Lage Ferrón M B, Díaz Jiménez J, Gestal Otero J J, de la Sierra Pajares Ortíz M, Alberdi Odriozola J C
Centro Universitario de Salud Pública de Madrid.
Rev Esp Salud Publica. 1999 Jan-Feb;73(1):45-60.
This study is aimed at establishing the possible associations between the number of admissions through the emergency room at the "Juan Canalejol" Hospital in Corunna in 1994-1994 due to organic, circulatory and respiratory reasons and the weather variables introduced as being exogenous for the purpose of preparing a prediction model.
The Box-Jenkins methodology is used for obtaining univariate ARIMA models of the time-based series taken into consideration. Cross-Correlation Functions (CCF's) are established among the series of residuals which afford the possibility of establishing weights and lags among the variables for a subsequent modeling by means of multivariate ARIMA models which include environmental variables.
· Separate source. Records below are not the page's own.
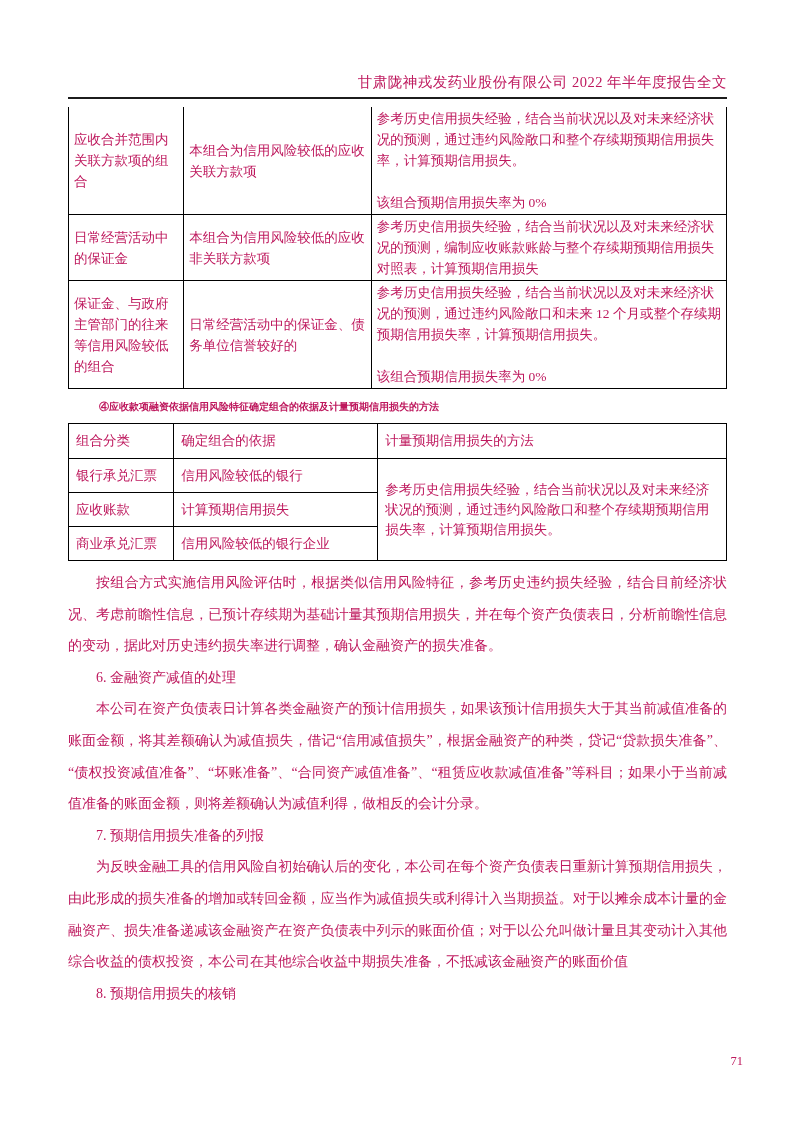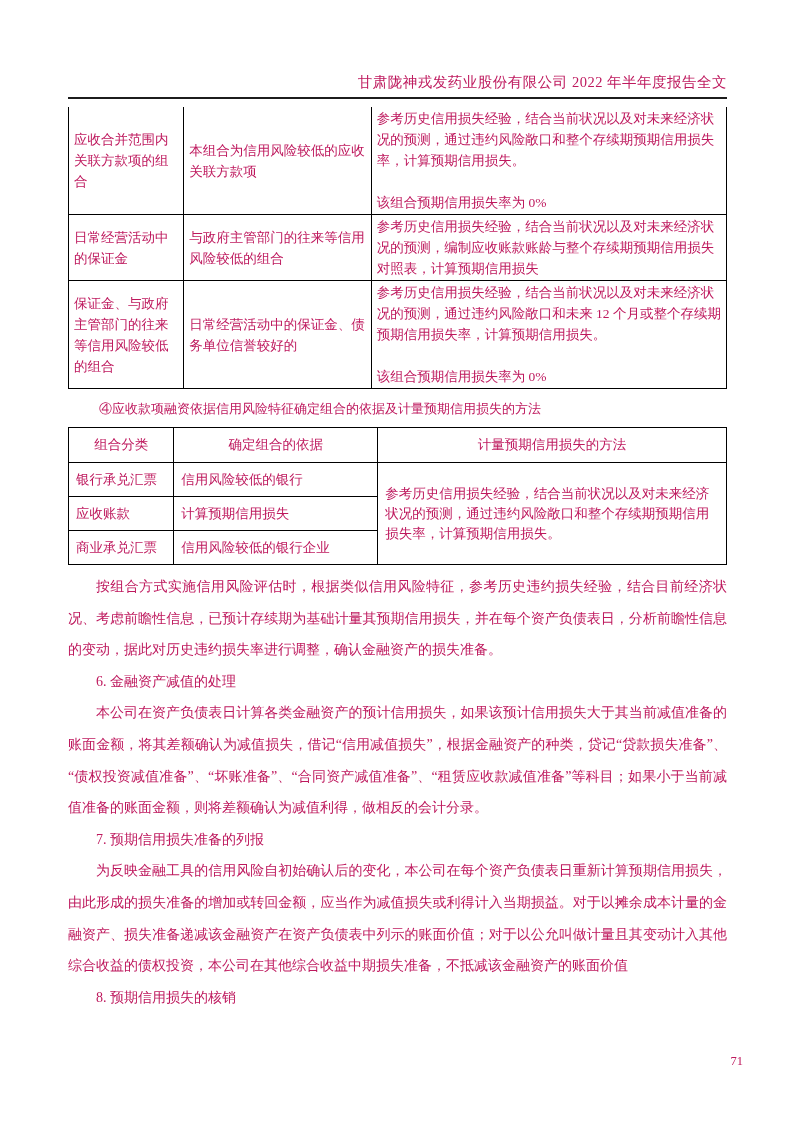--- a/index.html
+++ b/index.html
@@ -34,32 +34,33 @@
     padding:1px 5px;
     vertical-align:middle;
     word-break:break-all;
   }
   .t1 tr:first-child td { border-top:none; }
   .t1 .r0 { height:106px; }
   .t1 .r1 { height:65px; }
   .t1 .r2 { height:93px; }
   .pre { white-space:pre-line; }
   .caption {
-    font-size:13px;
+    font-size:10px;
     margin:11px 0 9px;
     padding-left:31px;
+    font-weight:bold;
   }
   .t2 th, .t2 td {
     border:1px solid #000;
     font-size:13.5px;
     line-height:20px;
     padding:2px 7px;
     word-break:break-all;
   }
-  .t2 th { font-weight:normal; text-align:center; height:30px; }
+  .t2 th { font-weight:normal; text-align:left; height:30px; }
   .t2 td { height:29px; vertical-align:middle; }
   .t2 .merged { vertical-align:middle; }
   .bodytext { margin-top:6px; }
   .para, .heading {
     margin:0;
     font-size:14px;
     line-height:31.6px;
     text-indent:2em;
     word-break:break-all;
   }
@@ -89,21 +90,21 @@
     <tbody>
       <tr class="r0">
         <td>应收合并范围内关联方款项的组合</td>
         <td>本组合为信用风险较低的应收关联方款项</td>
         <td class="pre">参考历史信用损失经验，结合当前状况以及对未来经济状况的预测，通过违约风险敞口和整个存续期预期信用损失率，计算预期信用损失。
 
 该组合预期信用损失率为 0%</td>
       </tr>
       <tr class="r1">
         <td>日常经营活动中的保证金</td>
-        <td>与政府主管部门的往来等信用风险较低的组合</td>
+        <td>本组合为信用风险较低的应收非关联方款项</td>
         <td class="pre">参考历史信用损失经验，结合当前状况以及对未来经济状况的预测，编制应收账款账龄与整个存续期预期信用损失对照表，计算预期信用损失</td>
       </tr>
       <tr class="r2">
         <td>保证金、与政府主管部门的往来等信用风险较低的组合</td>
         <td>日常经营活动中的保证金、债务单位信誉较好的</td>
         <td class="pre">参考历史信用损失经验，结合当前状况以及对未来经济状况的预测，通过违约风险敞口和未来 12 个月或整个存续期预期信用损失率，计算预期信用损失。
 
 该组合预期信用损失率为 0%</td>
       </tr>
     </tbody>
The emergency admissions for organic reasons significantly increase 0-2 days following a rise in temperature. The admissions due to respiratory ailments are associated with drops in temperature with 10-14 lags, whilst the admissions for circulatory reasons increase significantly due to long-lasting spells of hot weather (10 lags). For people over age 65, significant increases in emergency admissions for circulatory reasons are also recorded with cold snaps. The multivariate ARIMA models that take into account the effect of environmental variables provided the best adjustment for all of the admissions variables.
The number of emergency room admissions at the "Juan Canalejo" Medical Center Complex in Corunna due to organic, respiratory and circulatory causes shows a seasonal behavior pattern. The admissions for respiratory reasons are associated with a drop in temperature, whilst the admissions for circulatory reasons are affected fundamentally by hot weather, although also by cold weather as regards people over age 65. The multivariate ARIMA models including climate-related variables provide a system for predicting admissions in terms of said variables that can be useful from the standpoint of hospital management.
本研究旨在确定1994年至1994年期间,科鲁尼亚“胡安·卡纳莱霍”医院因器质性、循环系统和呼吸系统疾病通过急诊室入院的人数与作为外生变量引入的天气变量之间可能存在的关联,以便建立一个预测模型。
采用博克斯-詹金斯方法来获取所考虑的时间序列的单变量自回归积分滑动平均(ARIMA)模型。在残差序列之间建立互相关函数(CCF),这使得能够确定变量之间的权重和滞后,以便随后通过包含环境变量的多变量ARIMA模型进行建模。
气温升高后0至2天,因器质性疾病的急诊入院人数显著增加。呼吸系统疾病导致的入院与气温下降相关,滞后10至14天,而循环系统疾病导致的入院人数因长时间炎热天气(滞后10天)而显著增加。对于65岁以上的人,寒潮也会导致循环系统疾病急诊入院人数显著增加。考虑环境变量影响的多变量ARIMA模型对所有入院变量提供了最佳拟合。
科鲁尼亚“胡安·卡纳莱霍”医疗中心因器质性、呼吸系统和循环系统疾病导致的急诊室入院人数呈现季节性行为模式。呼吸系统疾病导致的入院与气温下降相关,而循环系统疾病导致的入院主要受炎热天气影响,不过对于65岁以上的人来说,寒冷天气也有影响。包含与气候相关变量的多变量ARIMA模型提供了一个根据这些变量预测入院人数的系统,从医院管理的角度来看可能会很有用。